-- DATASET RECORDS follows --

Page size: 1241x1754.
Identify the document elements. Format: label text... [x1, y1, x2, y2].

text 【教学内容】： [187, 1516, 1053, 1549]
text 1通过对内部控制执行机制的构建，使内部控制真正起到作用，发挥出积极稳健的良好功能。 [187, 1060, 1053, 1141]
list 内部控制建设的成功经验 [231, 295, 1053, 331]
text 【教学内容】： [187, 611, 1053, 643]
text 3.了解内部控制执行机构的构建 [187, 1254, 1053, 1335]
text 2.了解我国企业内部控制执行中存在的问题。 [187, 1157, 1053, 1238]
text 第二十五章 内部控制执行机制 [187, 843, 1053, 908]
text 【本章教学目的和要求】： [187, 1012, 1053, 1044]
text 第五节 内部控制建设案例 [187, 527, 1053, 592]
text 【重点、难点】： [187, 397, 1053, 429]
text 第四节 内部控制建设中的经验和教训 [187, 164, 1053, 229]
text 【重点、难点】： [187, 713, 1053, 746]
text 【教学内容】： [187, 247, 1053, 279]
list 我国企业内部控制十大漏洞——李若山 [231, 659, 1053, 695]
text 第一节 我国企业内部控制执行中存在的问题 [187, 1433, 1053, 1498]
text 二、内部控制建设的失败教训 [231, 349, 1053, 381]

-- DATASET RECORDS concluded --

§ EXERCISE INSTRUCTIONS: Could you report all lines of the listing that hold "教学内容"?

§ EXERCISE ANSWER:
text 【教学内容】： [187, 1516, 1053, 1549]
text 【教学内容】： [187, 611, 1053, 643]
text 【教学内容】： [187, 247, 1053, 279]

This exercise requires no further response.